For the word "fare", determine how many lines of the entries below contain it, and give only that number.

Data entries
___
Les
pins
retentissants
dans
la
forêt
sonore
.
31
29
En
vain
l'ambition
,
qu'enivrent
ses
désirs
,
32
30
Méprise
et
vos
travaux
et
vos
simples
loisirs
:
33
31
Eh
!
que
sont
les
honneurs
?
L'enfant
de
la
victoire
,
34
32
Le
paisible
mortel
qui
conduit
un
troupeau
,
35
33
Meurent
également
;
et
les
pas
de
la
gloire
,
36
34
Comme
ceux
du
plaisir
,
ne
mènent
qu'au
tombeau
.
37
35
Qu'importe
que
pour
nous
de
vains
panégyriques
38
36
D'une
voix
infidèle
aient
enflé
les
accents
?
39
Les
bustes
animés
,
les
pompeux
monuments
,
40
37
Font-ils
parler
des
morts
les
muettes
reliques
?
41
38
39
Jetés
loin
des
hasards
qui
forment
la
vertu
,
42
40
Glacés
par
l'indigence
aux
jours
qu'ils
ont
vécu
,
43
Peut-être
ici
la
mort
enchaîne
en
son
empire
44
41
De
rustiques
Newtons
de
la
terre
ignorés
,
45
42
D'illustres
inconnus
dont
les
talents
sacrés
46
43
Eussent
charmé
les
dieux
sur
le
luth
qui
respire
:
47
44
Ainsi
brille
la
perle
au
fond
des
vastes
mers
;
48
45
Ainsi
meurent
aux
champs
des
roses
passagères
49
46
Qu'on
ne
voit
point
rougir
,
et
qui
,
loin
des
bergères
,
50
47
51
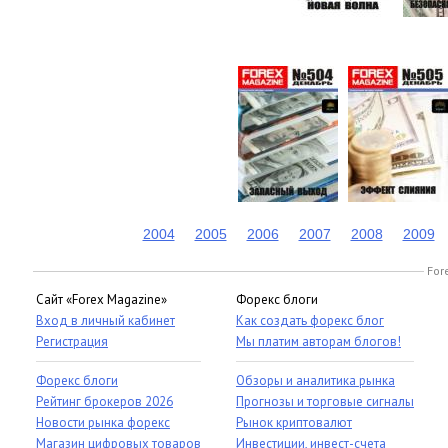
2004
2005
2006
2007
2008
2009
For
Сайт «Forex Magazine»
Форекс блоги
Вход в личный кабинет
Как создать форекс блог
Регистрация
Мы платим авторам блогов!
Форекс блоги
Обзоры и аналитика рынка
Рейтинг брокеров 2026
Прогнозы и торговые сигналы
Новости рынка форекс
Рынок криптовалют
Магазин цифровых товаров
Инвестиции, инвест-счета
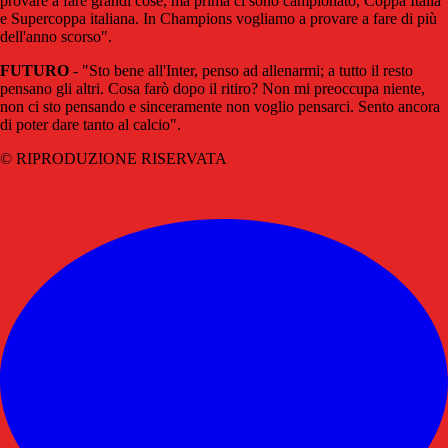
provare a fare grandi cose, ma prima ci sono campionato, Coppa Italia
e Supercoppa italiana. In Champions vogliamo a provare a fare di più
dell'anno scorso".
FUTURO
- "Sto bene all'Inter, penso ad allenarmi; a tutto il resto
pensano gli altri. Cosa farò dopo il ritiro? Non mi preoccupa niente,
non ci sto pensando e sinceramente non voglio pensarci. Sento ancora
di poter dare tanto al calcio".
© RIPRODUZIONE RISERVATA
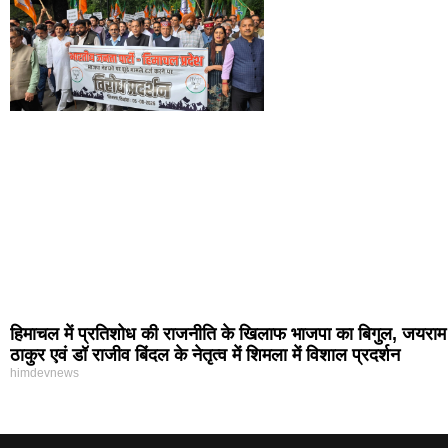
हिमाचल में प्रतिशोध की राजनीति के खिलाफ भाजपा का बिगुल, जयराम
ठाकुर एवं डॉ राजीव बिंदल के नेतृत्व में शिमला में विशाल प्रदर्शन
himdevnews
___
### SOLUTION FOR THIS TASK:
2